7. Социально замещающее исследование (socially vicarious exploration): обучение на основе наблюдений и подражание. Ценность глаза для выживания очевидно связана с экономией познания — с экономией, получаемой за счет исключения всех напрасных движений, которые потребовалось бы затратить в том случае, если бы глаза отсутствовали. Аналогичная экономия познания помогает объяснить большие преимущества в выживании, свойственные действительно социальным формам животной жизни, которые в эволюционном ряду, как правило, стоят не до. а после одиночных (solitary) форм. У животных такого вида исследования в режиме проб и ошибок, выполняемые одним из членов группы, замещают и делают ненужными исследования в режиме проб и ошибок для остальных членов группы. Использование метода проб и ошибок разведчиками у мигрирующих общественных насекомых и у человеческих групп (bands) может служить иллюстрацией этого общего процесса познания. На простейшем уровне у общественных животных находятся процедуры, при которых одно животное может применить себе на пользу наблюдение за последствиями действий другого животного, даже тогда или особенно тогда, когда эти действия оказываются фатальными для животного, послужившего образцом. Иллюстрацией такого процесса может служить отвращение, которое проявляют обезьяны по отношению к расчлененным обезьяньим трупам, и их стремление избегать такие места [61]. У муравьев и термитов движение по следам, проложенным фуражирами, пришедшими с полным грузом, служит иллюстрацией такого процесса познания в ситуации привлекательных объектов-целей. В число предположений, принятых в эволюционной эпистемологии, входит убеждение, что модель-заместитель исследует тот же самый мир, в котором живет и передвигается наблюдатель, а также предположение о существовании законов, управляющих этим миром, которое лежит в основе всякого обучения.

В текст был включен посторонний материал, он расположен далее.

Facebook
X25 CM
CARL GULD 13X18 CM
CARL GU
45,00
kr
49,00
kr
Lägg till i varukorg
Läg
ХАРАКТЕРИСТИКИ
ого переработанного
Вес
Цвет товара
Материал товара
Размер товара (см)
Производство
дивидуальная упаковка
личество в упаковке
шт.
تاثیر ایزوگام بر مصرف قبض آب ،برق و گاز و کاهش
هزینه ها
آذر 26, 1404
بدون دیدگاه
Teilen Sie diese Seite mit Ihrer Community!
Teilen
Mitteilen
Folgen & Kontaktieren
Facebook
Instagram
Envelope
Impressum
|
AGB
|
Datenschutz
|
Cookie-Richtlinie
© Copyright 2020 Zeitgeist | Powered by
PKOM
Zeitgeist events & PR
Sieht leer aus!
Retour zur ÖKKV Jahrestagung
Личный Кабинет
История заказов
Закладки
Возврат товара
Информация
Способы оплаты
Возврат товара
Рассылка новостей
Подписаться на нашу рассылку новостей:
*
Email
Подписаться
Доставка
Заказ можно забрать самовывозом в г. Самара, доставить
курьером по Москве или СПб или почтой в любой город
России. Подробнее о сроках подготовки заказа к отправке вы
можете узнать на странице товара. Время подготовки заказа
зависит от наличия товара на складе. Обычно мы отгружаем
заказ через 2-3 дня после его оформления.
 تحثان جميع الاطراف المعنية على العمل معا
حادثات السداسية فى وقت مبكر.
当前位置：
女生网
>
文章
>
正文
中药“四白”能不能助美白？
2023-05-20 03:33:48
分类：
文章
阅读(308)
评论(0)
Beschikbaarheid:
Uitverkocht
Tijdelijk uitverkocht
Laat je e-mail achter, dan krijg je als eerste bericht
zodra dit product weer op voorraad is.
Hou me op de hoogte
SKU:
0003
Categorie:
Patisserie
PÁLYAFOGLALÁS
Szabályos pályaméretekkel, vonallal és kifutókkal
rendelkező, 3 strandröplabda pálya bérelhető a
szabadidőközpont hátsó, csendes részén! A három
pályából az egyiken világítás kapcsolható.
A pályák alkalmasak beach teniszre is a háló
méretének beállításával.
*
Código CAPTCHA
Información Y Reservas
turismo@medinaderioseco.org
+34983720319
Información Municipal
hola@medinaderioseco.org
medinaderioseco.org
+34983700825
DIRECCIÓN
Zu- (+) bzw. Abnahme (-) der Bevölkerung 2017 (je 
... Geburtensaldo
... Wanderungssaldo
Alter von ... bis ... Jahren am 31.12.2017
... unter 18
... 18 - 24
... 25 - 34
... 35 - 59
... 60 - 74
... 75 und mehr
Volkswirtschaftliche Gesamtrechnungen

Кроме того, у общественных животных и, может быть, особенно у их молодняка, отмечена тенденция подражать действиям модели даже в тех случаях, когда результат этих действий невозможно наблюдать. Это — процедура гораздо более предположительного характера, но все же «рациональная». Она включает предположения о том, что взятое в качестве модели животное способно обучаться и что оно живет в доступном для обучения мире. Если это так, то можно предположить, что модель, вероятно, отказалась от наказуемых реакций и усилила свою тенденцию к вознаграждаемым реакциям, в результате чего вознаграждаемые реакции стали доминировать (тем больше, чем длиннее период обучения и чем стабильнее окружающая среда) [62].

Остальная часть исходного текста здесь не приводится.